Over the course of the twentieth century the popular perception of America's giant corporations has undergone an astonishing change. Condemned as dangerous leviathans in the century's first decades, by 1945 major corporations had become respected, even revered, institutions. Roland Marchand's lavishly illustrated and carefully researched book tells how large companies such as AT&T and U.S. Steel created their own "souls" in order to reassure consumers and politicians that bigness posed no threat to democracy or American values.
Marchand traces this important transformation in the culture of capitalism by offering a series of case studies of such corporate giants as General Motors, General Electric, Metropolitan Life Insurance, and Du Pont Chemicals. Marchand examines the rhetorical and visual imagery developed by corporate leaders to win public approval and build their own internal corporate culture. In the "golden era" of the 1920s, companies boasted of their business statesmanship, but in the Depression years many of them turned in desperation to forms of public relations that strongly defended the capitalist system. During World War II public relations gained new prominence within corporate management as major companies linked themselves with Main-Street, small-town America. By the war's end, the corporation's image as a "good neighbor" had largely replaced that of the "soulless giant." American big business had succeeded in wrapping increasingly complex economic relationships in the comforting aura of familiarity.
Marchand, author of the widely acclaimed Advertising the American Dream (1985), provides an elegant and convincing account of the origins and effects of the corporate imagery so ubiquitous in our world today.
Well documented history of how corporations learned to create images for public consumption
Published by Thriftbooks.com User , 19 years ago
This is an interesting work in business and cultural history. Roland Marchand documents the way corporations used (and developed) public relations to develop images of themselves in the public mind. This is really about the early decades and is quite fascinating. We see this today, certainly.
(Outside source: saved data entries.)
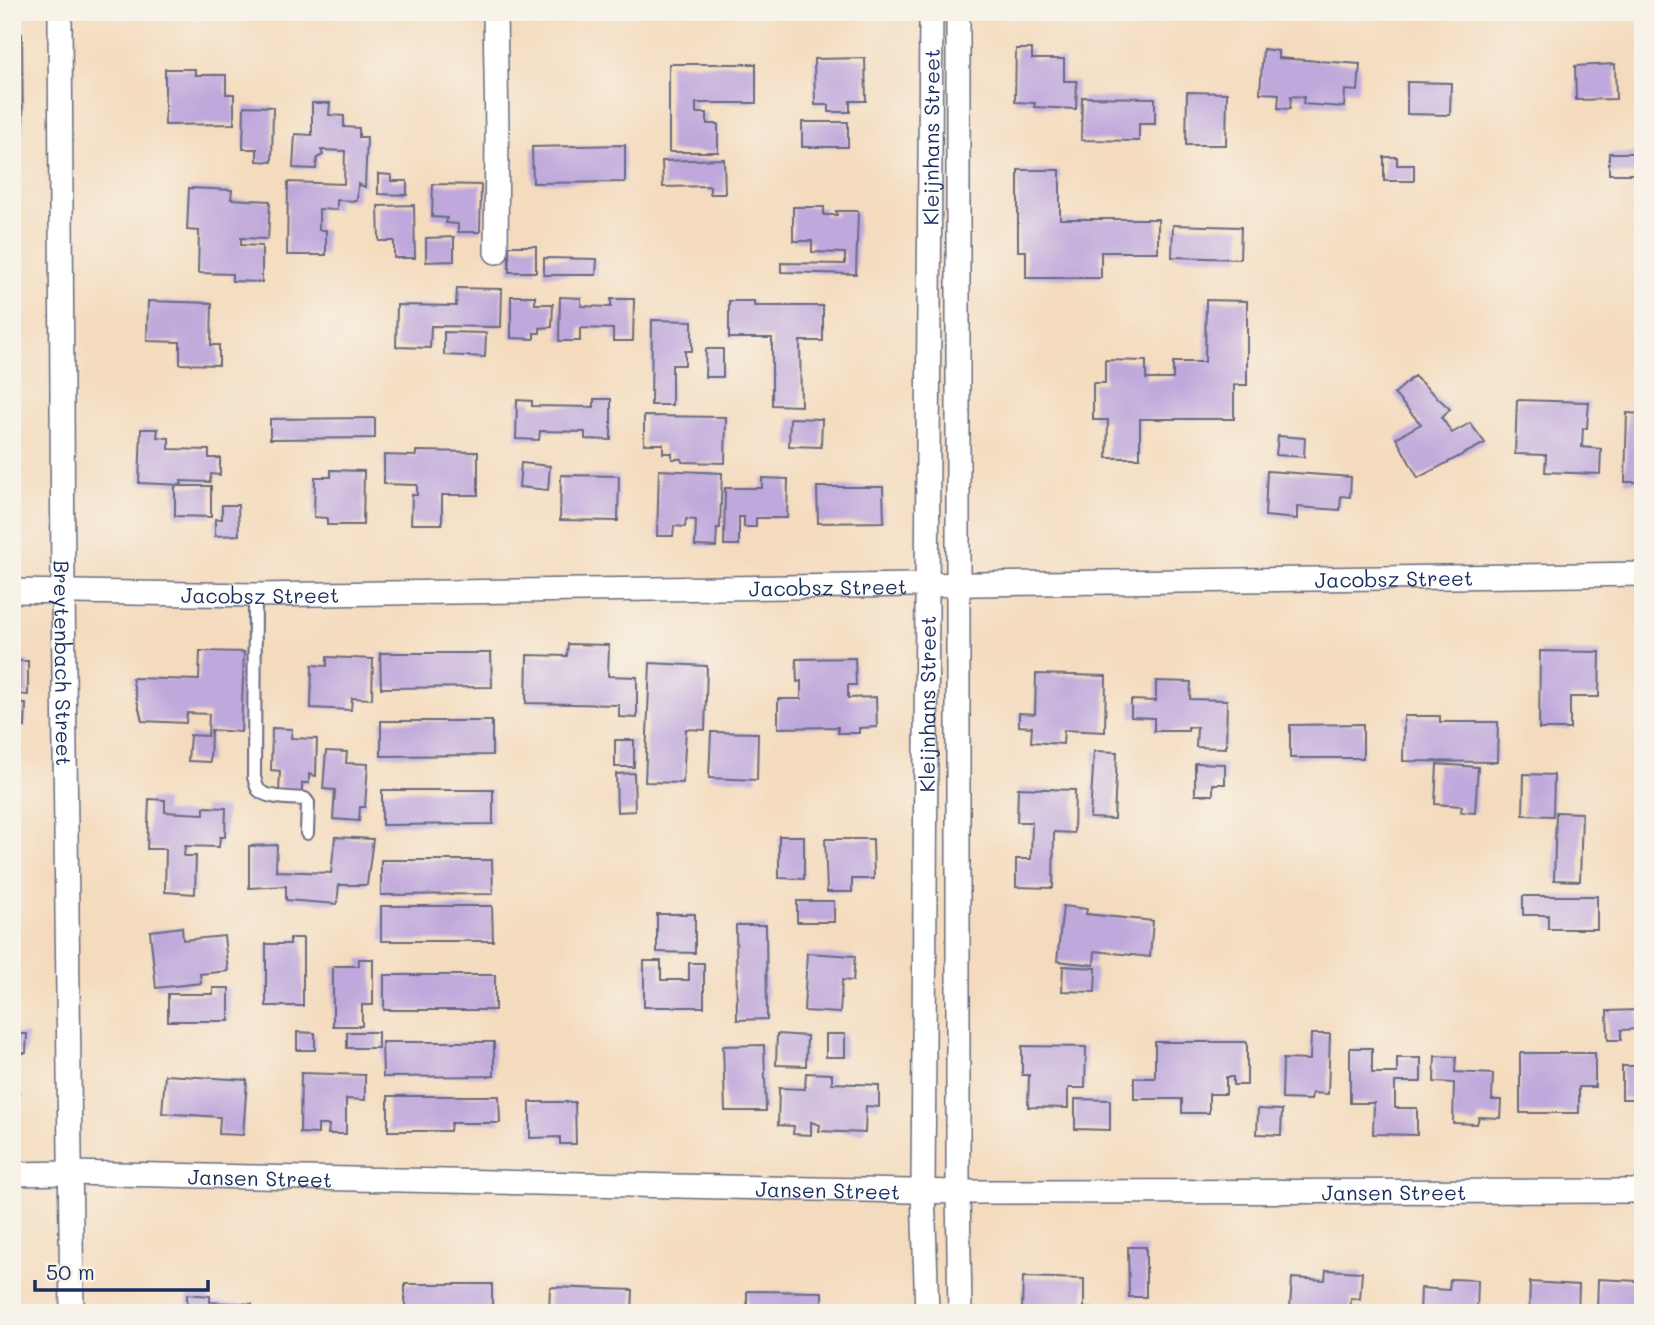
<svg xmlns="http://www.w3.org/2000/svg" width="1655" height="1325" font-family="Mali,sans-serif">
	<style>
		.building { fill: #bfa8db }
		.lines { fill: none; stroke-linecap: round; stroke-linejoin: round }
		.lane-casing { stroke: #676b80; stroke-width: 16 }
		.street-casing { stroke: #676b80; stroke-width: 26 }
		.lane { stroke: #fff; stroke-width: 12 }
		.street { stroke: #fff; stroke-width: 23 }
		.labels { text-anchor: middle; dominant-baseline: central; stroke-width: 5; stroke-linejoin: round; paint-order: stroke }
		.street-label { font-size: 21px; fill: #1b2f5e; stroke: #f7f3e8 }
	</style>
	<rect width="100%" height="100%" fill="#f7f3e8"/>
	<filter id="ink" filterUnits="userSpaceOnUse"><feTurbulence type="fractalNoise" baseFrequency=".0143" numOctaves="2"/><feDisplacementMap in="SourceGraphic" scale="14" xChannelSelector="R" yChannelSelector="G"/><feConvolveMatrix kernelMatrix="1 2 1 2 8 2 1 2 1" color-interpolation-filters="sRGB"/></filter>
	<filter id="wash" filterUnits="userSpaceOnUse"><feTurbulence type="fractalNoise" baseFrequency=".00686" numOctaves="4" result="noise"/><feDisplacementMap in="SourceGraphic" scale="28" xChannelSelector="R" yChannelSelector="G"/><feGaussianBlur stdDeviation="1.57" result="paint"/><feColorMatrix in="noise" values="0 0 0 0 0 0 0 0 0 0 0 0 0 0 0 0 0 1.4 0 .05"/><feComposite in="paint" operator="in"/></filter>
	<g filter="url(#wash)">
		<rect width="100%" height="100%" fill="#f4dbbe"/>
		<g id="blocks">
			<path class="building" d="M12,34H22L23,129H12Z
				M1016,49H1032V59H1064V81H1077L1076,109L1034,107L1035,103L1015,102Z
				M1263,49L1278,51V58L1360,64L1358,91L1345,90L1344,107L1303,104L1304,97L1291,96L1290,109L1278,108L1279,94L1260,93Z
				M865,58L866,101H850V112H829V105H815L814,59Z
				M669,64H756V103H696V113H707V124H718V152H669Z
				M1615,64L1616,99L1576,100L1575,66Z
				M165,69H195V75H226V94H234V124L165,125Z
				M1407,82L1451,83L1450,115L1407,114Z
				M1187,92L1227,93L1226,145H1186Z
				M1082,97L1155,98V124H1139V141L1081,140Z
				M312,103H330L329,115L344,116V127L359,128V137H367L365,187L358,184L357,201L337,200V210L319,209V230H326V255H287L288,182L344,184L345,151L321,150L323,155L317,158L316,169L293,168L295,134L312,135Z
				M244,106L273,107L272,162L257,161V149H243Z
				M802,122H848V147H802Z
				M625,145V182L533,183L532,147Z
				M1609,153H1638V174H1609Z
				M1384,157H1397V165H1414V181H1384Z
				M724,159L725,194H710V186L663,187L662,161Z
				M1018,170H1060V219H1158V252H1101V278H1026V251H1018Z
				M378,174L391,175V181H407V195L378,194Z
				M433,184L481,185L480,232H458V224L446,223L447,218L432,217Z
				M189,188L232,190L231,199L270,201L268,239L241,238V245L262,246V282L232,281V274L198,273L199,231L187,230Z
				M414,205L415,258H394V241H379L378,206Z
				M793,207H824V215H837L836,211H858L856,274L781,272V263L845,264V253L812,252V241H793Z
				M1173,225L1241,227L1240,259L1172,257Z
				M454,237V261L426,262V238Z
				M509,246H536V272H509Z
				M544,258L597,259L596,275H544Z
				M457,288L502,289L501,327L431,326L430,348L396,347L397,305L456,306Z
				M511,296H535V304H553L552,327L540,328V333H534V339L511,338Z
				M560,297L581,298V306L611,307V299H634L633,341H613V329L580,328V341H559Z
				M1206,300L1247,301V385H1234V419H1140V458H1107L1108,420H1093V383H1105V360L1146,361V379H1173V362H1205Z
				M148,301L212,303L211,345H219V365L180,364V342L147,341Z
				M729,301H754V306H823V341H800L801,406L772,405V338H729Z
				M652,320L692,321V351H685V365H672V405H651Z
				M444,332L486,333L485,357L444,355Z
				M706,349H723V377H705Z
				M1414,376L1450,409L1442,418L1452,433L1470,423L1485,443L1418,478L1396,438L1421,424L1394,394Z
				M594,399H611V440L585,439V432L540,431L539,440L516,439L517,400L532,401V406L594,407Z
				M1517,400L1589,402L1587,428H1583L1582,447L1601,449L1600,474L1545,472L1546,455L1515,454Z
				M1627,413L1643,414V482H1625Z
				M644,416L726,417L725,463L682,462V459H672V453H663V444H644Z
				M375,418V438L270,439V419Z
				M790,418L822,419L821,447L789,446Z
				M141,429H158L157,437L169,438V449L209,450V458H220V475L211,474L210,482L181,481L182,485L139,483Z
				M1278,436L1305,438L1304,457L1276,455Z
				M416,451L478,452V495H442V524H411L412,495H417V485L384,484V455L416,456Z
				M521,463L550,466L548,490L519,487Z
				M331,470L364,471L363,525H327V518L314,517L315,477H331Z
				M659,470L722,473L720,528H717L716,547L695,546L696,520L686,519L685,527L674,526L673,536H657Z
				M1267,471L1351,477L1350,497L1341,496L1340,510L1297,507V519L1265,516Z
				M561,475L619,476L618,521L560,520Z
				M762,478L788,479L787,518H756V527H744V517H739V545H724L725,488H762Z
				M175,486H211V517L175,516Z
				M817,487H883L884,522L818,523Z
				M222,505H238L239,535L215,536V519H222Z
				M568,644L609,645L608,676L637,677V718L619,717V705L526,703L527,655L567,656Z
				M200,651L244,652L241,732L211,730L210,762L188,761L190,735L208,736L209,714L187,713L186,723L142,721L132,678L199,680Z
				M1540,651L1600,652L1599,697H1570V729H1539Z
				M380,653H491L492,687L381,688Z
				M327,657L373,659L372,699L352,698L351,710L311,708L312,665L327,666Z
				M855,658L856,685H848V698L876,697L877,727L859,728V733H838V727L778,728V699H801V681L797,682L796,659Z
				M12,661H28V695L15,694V704H26L25,727H12Z
				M650,663L707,666L705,730L686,729L683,783L645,782Z
				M1036,674L1106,676L1105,732L1064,730L1063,744L1031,742L1032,727L1019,726V713L1035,714Z
				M1156,681L1191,682L1190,699L1227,700L1226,748L1196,747L1197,727H1188V731H1154V718L1131,717V700L1156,701Z
				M1404,716H1440V722H1498L1497,762L1403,761Z
				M381,721H492V755L381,756Z
				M1363,724V758H1290V725Z
				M272,728L292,729L291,738L317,739L316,776L309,774V783H302V795L279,794L280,771L271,770Z
				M711,732L758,733L757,780L709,778Z
				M615,740H634V767H615Z
				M326,751L347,752L346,763L368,764L365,807H360L359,821L333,819L335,790L323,789Z
				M1094,751L1117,752L1114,819L1090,818Z
				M1195,763L1225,764V784H1213V795H1195Z
				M1437,764L1478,767L1475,813L1461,812L1462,806L1435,804Z
				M634,773L635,811L617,812L616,774Z
				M1524,774L1554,775L1553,816L1523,815Z
				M1018,788L1075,790L1074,833L1054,832L1053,888L1016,887V859H1031L1032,822H1017Z
				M382,790H493V824L382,825Z
				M149,799L165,800V812L204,814V807L226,808L225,837H220L219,847L185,846L184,856H196L195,894L165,892L166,849H147Z
				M1556,812L1582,813L1580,881L1554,880Z
				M779,836H804V879L779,878Z
				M335,837L373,839L367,885H339L337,904L286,900V886L249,888V846L277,845L276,871L331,873Z
				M825,839H873L874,879H852V892H827Z
				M381,860H492L493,894L381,895Z
				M1523,896H1597V929H1548V915H1523Z
				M797,901H834V922H797Z
				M381,906H492L493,941H381Z
				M1063,906L1087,909L1086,914L1153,921L1150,957L1095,951L1094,965L1057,961Z
				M657,914H695V953L657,952Z
				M736,925H766L767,1019L737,1020Z
				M182,927L183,940L224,936L228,971L200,974L201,983L156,988L150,931Z
				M290,938H303V1006H266V944H290Z
				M807,953L855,956L853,981L842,980L840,1013L804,1011Z
				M359,959H373V1005H362V1026H333V966H359Z
				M644,961H661V980H689V963H704V1007H644Z
				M1063,966L1096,968L1095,992L1062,991Z
				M384,975H495V1010H384Z
				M213,988H229V1021H168V994H213Z
				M1638,1010V1029L1621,1030V1040H1608L1607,1011Z
				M297,1032L315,1033V1050H297Z
				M347,1032H378V1048H347Z
				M12,1034H27L26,1053H12Z
				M777,1034L807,1036L806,1066L776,1065Z
				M826,1034H845V1057H826Z
				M1311,1034H1330L1328,1094L1312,1093L1311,1100L1282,1099L1283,1059L1310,1060Z
				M382,1042H494V1076L383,1077Z
				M1155,1042H1247V1085H1233V1077H1226V1094H1209V1113H1182V1099H1134V1078H1155Z
				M764,1045L766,1111H725L723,1046Z
				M1022,1046L1086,1047L1085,1088H1068V1108L1028,1107L1029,1075H1022Z
				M1350,1048H1372V1073H1397V1058H1421V1082H1395V1108H1417V1135L1373,1134L1374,1103H1350Z
				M1520,1053H1595V1087H1579V1113H1520Z
				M1435,1056L1456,1057L1455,1072L1493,1074L1492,1100H1501L1500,1118L1479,1117L1477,1124L1453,1123L1454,1083L1434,1082Z
				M1622,1066H1643V1099H1622Z
				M301,1073L365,1075V1100L346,1099V1134H328L329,1125H318V1134L300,1133Z
				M806,1073L832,1074V1083L879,1085V1107L866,1106L865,1133L819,1131L820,1125L811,1122V1135L793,1134L794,1126L778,1125L779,1088L805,1089Z
				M165,1075L247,1080L243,1135L219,1134L220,1117L162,1113Z
				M12,1093H19L17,1142H12Z
				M388,1096H499L500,1123H451L450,1131H388Z
				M1075,1099L1110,1100V1130L1075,1129Z
				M530,1102H575L576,1144H560V1137L530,1138Z
				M1258,1109L1282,1110L1281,1135L1257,1134Z
				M1128,1247H1146V1297H1129Z
				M1326,1270L1362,1272L1360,1299L1351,1298L1350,1313H1303V1309L1290,1308L1292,1278L1325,1280Z
				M1023,1277L1084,1279V1308L1128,1310V1313H1017V1309H1022Z
				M1450,1279L1478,1280L1477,1313H1420L1421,1288L1449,1290Z
				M1598,1279L1638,1281V1293H1643V1313H1597Z
				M1530,1282L1579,1285L1578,1313H1529Z
				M405,1284H492V1313H405Z
				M550,1287L633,1290L632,1313H549Z
				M747,1291L822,1292V1313H747Z
				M187,1294L210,1296V1302L252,1304V1313H156L157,1305L187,1306Z"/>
		</g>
	</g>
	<g filter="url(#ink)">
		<use href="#blocks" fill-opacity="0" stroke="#676b80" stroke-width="2"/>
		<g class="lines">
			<g class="lane-casing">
				<path id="lane" d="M255,595L254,777C255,780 256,786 258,789C265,799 293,798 305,799L308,803L307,833"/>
			</g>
			<g class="street-casing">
				<g id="street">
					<path id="s1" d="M60,12L63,591L72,1313"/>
					<path d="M495,12L497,132L496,252"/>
					<path d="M958,12V1192L960,1313"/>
					<path id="s2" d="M12,591L255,595L1643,574"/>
					<path id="s3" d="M12,1174L69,1173L958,1192L1643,1191"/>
					<path id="s4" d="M927,1313L923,1191L931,12"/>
				</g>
			</g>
			<use href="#lane" class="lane"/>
			<use href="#street" class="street"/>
		</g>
	</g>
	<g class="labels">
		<g class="street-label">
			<text stroke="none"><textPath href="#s4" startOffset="1176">Kleijnhans Street</textPath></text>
			<text stroke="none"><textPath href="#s2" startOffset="1382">Jacobsz Street</textPath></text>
			<text stroke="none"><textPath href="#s2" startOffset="816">Jacobsz Street</textPath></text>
			<text stroke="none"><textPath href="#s2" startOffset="248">Jacobsz Street</textPath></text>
			<text stroke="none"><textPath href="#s1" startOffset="651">Breytenbach Street</textPath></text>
			<text stroke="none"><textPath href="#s4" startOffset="609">Kleijnhans Street</textPath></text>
			<text stroke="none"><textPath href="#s3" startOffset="248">Jansen Street</textPath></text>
			<text stroke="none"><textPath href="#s3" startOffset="816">Jansen Street</textPath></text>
			<text stroke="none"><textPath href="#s3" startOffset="1382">Jansen Street</textPath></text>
		</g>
	</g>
	<rect width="1655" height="1325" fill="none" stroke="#f7f3e8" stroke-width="42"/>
	<path d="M35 1280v10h173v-10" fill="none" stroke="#1b2f5e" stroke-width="3.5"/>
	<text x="46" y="1280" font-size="21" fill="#1b2f5e" stroke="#f7f3e8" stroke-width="5" paint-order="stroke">50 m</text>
</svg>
For example, when some huge food conglomerate shows you some master chef each portion of the food they want you to buy, you are getting the same kind of treatment. It wouldn't do to show you the huge machines and food production lines that create these food products in vast quantities. No, they want you to think in terms of some impossibly personalized image. (Although recently I saw a television commerical for a breakfast cereal showing the machines making and packaging the food with some of the folks making it talking to the viewer about how great their product is.) While some may feel the author of the book is more hostile to corporations than is actually appropriate, I think he has done a fine job in presenting us with these historical images and insightful text that supports his thesis. I am certainly pro-business and conservative. However, I in no way want to pretend that corporations are caring and personal entities that have objects other than providing profits for their shareholders at heart. There are a great many philosophical issues that can be discussed about the duties of corporations, and I am willing to engage in those debates, but no one should mistake these entities for families or friends (or monsters or enemies, either). Corporations are artificial creations that we have created to provide goods and services efficiently and thereby returning profits to shareholders. This book documents how they create images that help them accomplish those purposes.